In Part 8, we learn that the Fireman and Señorita Dido created Laura Palmer after witnessing Judy creating BOB. Naturally, we focused on BOB; his possession of Leland Palmer and his obsession with destroying Laura added to the Möbius strip of violence and suffering that is BOB’s interaction with the Palmer family. Instead, it’s clear now that their intention was for Laura to be the light to fight the darkness of Judy. This point is driven home in Part 1 when Laura removes her face revealing a pure, white light juxtaposed against Sarah removing her face in Part 14, revealing a black void.
Adding both Judy and Sarah Palmer not only brings in a generational aspect to the battle—after all, good and evil is an endless battle—but it makes the struggle a matter of family. And, of course, by possessing Sarah, Judy defiles the one final member of the Palmer family while adding a kind of spiteful irony to the proceedings. Sarah once birthed Laura, the vessel of light, and she herself was now a vessel for the Mother of Evil. To fight Judy, Laura would have to fight her own mother. Wearing Sarah’s skin, Judy could claim in a roundabout way that she was Laura’s mother. Again, it adds to that cyclicality of good and evil. One can’t exist without the other and one demands the existence of the other. They are connected like a family.

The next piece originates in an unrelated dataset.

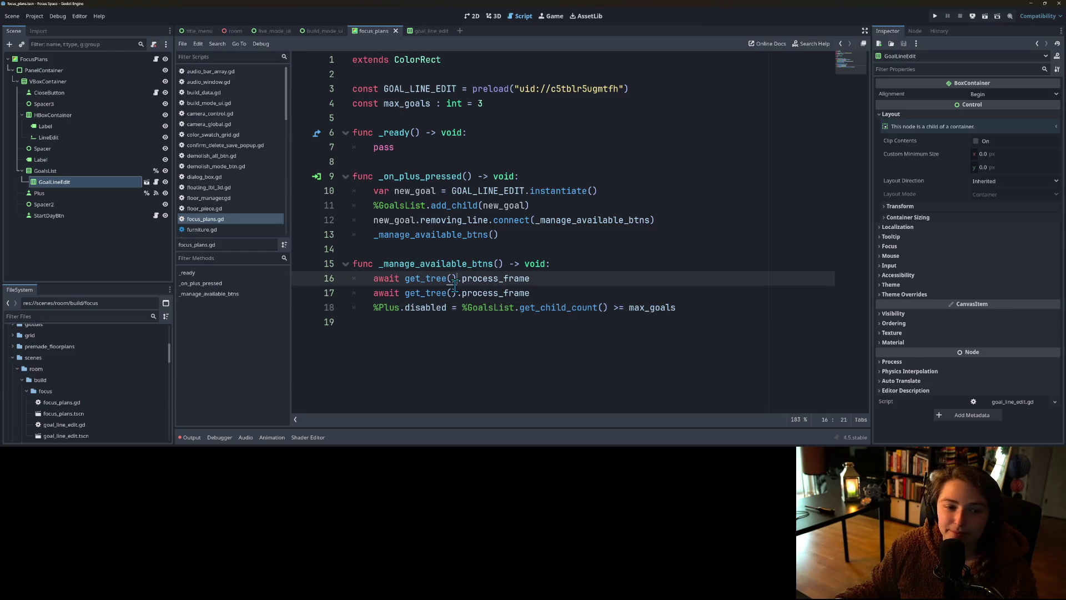
click(156, 183)
Step: Add a set_can_delete(en : bool) -> void function at the end of goal_line_edit.gd
click(424, 199)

This ties into the end of the series. Judy, using Sarah’s voice, whispers Laura’s name, apparently knocking Laura out of her Carrie Page delusion. The truth strikes her like a hammer: her trauma can never be erased. Pure evil cannot be ignored, only confronted. The sacrifice of fighting the battle against evil is the innocence of those who are fighting it. Cooper and Laura, caught in this cycle—where they see themselves repeatedly changed at the character level (living as Richard, Dougie, Mr. C or Carrie Page) is a metaphor for the loss of that innocence and the changes that can happen once darkness becomes known and confronted. Judy was never defeated in the series because she never can be. Cooper and Laura are never truly gone because they can’t be either. They are the balancing scales of the forces of existence.